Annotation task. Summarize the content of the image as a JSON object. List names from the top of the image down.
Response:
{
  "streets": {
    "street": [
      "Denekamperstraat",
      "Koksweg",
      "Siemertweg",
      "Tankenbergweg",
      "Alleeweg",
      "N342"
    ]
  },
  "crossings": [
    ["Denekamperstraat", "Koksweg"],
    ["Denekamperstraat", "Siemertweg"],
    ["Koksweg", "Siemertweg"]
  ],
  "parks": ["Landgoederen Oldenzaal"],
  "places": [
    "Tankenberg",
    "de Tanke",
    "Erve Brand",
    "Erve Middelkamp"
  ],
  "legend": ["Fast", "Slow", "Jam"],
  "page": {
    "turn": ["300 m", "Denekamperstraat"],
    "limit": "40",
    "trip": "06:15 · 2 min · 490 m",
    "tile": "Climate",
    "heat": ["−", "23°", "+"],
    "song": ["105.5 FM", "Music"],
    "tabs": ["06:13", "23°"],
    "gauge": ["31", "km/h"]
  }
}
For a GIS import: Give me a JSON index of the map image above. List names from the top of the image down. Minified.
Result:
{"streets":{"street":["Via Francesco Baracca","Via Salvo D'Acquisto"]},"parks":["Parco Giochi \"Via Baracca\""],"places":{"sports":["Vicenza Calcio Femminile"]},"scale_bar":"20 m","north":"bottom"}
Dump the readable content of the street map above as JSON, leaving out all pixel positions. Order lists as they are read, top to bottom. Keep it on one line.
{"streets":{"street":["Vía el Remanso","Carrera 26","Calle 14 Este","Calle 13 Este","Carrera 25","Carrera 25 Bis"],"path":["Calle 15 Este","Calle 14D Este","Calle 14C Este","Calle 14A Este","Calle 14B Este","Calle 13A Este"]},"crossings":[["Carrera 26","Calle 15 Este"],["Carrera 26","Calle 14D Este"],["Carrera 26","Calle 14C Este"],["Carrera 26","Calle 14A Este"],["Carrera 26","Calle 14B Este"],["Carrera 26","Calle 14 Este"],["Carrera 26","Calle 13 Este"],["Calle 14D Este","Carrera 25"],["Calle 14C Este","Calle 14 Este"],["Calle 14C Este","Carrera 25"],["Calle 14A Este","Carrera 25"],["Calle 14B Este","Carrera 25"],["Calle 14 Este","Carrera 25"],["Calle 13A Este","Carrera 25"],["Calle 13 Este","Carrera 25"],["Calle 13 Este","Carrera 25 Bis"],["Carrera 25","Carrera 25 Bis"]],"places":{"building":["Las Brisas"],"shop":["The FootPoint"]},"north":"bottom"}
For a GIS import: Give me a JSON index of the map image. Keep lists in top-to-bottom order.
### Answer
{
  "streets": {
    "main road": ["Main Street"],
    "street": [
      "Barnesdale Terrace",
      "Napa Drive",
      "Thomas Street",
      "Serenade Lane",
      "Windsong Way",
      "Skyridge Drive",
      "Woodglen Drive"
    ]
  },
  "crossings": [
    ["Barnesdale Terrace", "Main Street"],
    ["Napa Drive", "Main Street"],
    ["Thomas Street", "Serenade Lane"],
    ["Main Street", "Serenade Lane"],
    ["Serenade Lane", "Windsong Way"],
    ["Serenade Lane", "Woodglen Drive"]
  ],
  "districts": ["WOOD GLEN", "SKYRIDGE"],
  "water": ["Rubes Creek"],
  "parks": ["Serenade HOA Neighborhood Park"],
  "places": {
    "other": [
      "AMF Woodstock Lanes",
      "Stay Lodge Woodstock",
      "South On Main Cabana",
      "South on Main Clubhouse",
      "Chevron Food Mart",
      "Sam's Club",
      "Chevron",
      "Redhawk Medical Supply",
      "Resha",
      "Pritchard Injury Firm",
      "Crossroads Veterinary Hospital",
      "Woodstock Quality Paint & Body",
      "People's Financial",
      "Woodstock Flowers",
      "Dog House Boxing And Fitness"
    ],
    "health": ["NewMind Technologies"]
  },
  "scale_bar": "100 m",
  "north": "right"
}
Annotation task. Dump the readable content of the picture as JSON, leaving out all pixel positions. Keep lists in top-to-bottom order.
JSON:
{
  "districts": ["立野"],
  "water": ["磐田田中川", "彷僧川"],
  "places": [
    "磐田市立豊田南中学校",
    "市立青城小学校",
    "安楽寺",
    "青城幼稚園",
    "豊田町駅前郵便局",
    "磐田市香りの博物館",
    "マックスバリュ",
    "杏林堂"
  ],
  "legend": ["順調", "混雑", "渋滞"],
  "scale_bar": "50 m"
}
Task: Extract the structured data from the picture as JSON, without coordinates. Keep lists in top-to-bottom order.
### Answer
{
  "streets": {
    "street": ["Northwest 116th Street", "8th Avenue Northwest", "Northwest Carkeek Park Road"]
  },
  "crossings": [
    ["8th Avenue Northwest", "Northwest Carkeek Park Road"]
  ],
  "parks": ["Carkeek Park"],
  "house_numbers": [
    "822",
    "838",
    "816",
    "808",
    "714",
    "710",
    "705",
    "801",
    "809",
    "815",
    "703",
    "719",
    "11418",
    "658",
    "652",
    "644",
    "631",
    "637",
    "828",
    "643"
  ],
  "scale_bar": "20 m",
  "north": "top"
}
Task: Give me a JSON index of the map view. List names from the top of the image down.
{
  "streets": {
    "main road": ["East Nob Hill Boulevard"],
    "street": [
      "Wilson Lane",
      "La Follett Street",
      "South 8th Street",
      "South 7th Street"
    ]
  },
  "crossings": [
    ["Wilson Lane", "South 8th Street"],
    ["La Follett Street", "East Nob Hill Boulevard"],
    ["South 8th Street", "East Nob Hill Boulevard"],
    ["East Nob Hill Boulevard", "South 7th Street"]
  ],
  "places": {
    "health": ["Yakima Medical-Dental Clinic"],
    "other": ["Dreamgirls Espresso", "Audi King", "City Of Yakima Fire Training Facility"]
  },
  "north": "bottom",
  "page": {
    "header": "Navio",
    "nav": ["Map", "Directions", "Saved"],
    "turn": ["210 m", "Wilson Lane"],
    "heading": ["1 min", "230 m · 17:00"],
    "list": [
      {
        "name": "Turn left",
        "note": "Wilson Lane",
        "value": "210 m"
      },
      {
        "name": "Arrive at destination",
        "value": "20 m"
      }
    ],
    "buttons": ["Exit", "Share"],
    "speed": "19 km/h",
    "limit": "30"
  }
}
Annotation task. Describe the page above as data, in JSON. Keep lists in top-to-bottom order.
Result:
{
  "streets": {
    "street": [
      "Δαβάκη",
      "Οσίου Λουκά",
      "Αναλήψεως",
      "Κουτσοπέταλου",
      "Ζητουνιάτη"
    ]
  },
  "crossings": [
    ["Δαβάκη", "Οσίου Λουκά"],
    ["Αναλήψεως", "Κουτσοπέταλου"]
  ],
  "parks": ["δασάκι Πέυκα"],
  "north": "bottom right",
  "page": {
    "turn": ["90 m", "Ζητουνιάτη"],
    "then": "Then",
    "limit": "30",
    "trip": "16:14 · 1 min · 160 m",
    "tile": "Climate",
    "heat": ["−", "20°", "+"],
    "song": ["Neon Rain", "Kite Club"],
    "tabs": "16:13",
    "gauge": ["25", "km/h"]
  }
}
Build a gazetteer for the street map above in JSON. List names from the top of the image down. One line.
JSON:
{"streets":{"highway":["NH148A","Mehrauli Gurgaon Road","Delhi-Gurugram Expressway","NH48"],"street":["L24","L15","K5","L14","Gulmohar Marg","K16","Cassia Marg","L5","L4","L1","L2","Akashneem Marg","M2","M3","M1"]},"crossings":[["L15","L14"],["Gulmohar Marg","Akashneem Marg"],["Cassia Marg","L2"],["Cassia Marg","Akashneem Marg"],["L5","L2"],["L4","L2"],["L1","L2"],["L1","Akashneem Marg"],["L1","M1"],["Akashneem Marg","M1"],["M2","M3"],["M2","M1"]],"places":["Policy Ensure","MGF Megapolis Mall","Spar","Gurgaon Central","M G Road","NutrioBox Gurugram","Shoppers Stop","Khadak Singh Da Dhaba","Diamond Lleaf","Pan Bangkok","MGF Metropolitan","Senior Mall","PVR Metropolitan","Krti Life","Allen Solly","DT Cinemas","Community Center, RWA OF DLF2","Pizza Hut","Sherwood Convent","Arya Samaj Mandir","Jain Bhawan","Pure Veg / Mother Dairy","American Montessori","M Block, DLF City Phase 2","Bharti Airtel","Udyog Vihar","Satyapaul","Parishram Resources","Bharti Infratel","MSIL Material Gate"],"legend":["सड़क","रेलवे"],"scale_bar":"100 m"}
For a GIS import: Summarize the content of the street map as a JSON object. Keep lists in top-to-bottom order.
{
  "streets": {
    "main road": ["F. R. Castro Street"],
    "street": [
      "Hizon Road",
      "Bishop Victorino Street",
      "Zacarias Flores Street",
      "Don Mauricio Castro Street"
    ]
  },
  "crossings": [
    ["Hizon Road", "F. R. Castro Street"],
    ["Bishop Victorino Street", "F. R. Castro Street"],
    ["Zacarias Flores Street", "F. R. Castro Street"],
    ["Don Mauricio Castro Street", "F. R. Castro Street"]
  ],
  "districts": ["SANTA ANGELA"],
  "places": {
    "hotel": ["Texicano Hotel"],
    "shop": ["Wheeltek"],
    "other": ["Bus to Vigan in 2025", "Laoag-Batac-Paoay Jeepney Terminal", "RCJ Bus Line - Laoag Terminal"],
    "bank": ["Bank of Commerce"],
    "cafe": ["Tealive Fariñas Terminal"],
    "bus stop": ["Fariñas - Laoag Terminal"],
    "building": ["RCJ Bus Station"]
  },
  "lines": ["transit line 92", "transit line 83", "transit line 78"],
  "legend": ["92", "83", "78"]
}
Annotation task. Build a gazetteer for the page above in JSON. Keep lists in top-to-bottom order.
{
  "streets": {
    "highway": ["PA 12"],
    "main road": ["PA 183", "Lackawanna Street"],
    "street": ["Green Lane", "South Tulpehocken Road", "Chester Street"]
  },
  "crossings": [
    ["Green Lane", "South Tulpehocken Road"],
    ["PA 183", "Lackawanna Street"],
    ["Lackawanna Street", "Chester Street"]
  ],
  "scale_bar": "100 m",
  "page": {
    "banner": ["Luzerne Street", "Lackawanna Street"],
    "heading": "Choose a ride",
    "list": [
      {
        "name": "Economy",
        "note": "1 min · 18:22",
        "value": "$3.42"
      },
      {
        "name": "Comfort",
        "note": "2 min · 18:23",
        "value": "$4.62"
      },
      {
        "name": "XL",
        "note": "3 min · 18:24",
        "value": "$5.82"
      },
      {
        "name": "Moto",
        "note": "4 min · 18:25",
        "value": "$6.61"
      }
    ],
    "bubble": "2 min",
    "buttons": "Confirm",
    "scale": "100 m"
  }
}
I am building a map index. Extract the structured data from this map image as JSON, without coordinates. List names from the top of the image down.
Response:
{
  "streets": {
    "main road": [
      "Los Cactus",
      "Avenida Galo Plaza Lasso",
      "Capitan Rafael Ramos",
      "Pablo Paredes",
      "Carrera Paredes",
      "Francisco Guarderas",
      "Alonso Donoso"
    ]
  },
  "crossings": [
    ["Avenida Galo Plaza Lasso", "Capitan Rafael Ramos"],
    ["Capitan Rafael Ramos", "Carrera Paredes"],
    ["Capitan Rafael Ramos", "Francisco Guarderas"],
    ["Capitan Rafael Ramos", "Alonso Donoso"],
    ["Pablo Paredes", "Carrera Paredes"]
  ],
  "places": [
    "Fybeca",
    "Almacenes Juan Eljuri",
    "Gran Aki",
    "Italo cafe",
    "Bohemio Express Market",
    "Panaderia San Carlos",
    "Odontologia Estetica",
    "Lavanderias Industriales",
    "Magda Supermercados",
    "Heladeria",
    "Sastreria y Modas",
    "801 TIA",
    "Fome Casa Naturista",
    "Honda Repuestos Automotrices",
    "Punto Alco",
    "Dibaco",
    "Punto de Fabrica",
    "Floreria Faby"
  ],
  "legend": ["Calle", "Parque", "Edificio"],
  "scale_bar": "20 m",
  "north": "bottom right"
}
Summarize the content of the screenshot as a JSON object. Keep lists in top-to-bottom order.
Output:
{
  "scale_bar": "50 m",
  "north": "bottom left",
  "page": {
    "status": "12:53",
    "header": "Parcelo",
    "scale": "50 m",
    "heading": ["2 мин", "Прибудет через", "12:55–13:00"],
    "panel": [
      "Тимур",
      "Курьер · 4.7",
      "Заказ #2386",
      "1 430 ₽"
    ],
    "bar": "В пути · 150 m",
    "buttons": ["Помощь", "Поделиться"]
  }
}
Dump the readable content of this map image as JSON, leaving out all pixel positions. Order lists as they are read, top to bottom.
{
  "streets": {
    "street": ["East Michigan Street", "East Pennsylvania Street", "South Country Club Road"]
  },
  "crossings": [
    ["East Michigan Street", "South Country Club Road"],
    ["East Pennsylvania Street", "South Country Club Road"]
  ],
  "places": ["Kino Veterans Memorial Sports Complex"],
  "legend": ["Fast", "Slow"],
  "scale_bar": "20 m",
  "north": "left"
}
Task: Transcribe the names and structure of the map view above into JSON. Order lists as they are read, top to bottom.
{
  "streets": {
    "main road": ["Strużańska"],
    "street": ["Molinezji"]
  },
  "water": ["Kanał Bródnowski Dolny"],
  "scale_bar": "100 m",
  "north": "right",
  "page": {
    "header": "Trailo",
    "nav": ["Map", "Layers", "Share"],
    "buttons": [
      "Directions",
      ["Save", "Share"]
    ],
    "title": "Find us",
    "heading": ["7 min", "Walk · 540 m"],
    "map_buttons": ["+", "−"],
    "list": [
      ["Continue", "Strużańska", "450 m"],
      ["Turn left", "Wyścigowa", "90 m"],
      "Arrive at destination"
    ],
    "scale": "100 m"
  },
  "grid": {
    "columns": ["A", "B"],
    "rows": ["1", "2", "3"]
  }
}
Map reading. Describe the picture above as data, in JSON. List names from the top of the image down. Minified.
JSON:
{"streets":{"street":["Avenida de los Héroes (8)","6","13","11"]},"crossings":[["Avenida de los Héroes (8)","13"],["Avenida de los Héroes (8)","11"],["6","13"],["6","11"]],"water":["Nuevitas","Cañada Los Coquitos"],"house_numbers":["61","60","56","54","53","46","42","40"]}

....................

Look for the word "without". Copy out every line of the data that has it.

EXERCISE RESULT:
Task: Extract the structured data from the picture as JSON, without coordinates. Keep lists in top-to-bottom order.
I am building a map index. Extract the structured data from this map image as JSON, without coordinates. List names from the top of the image down.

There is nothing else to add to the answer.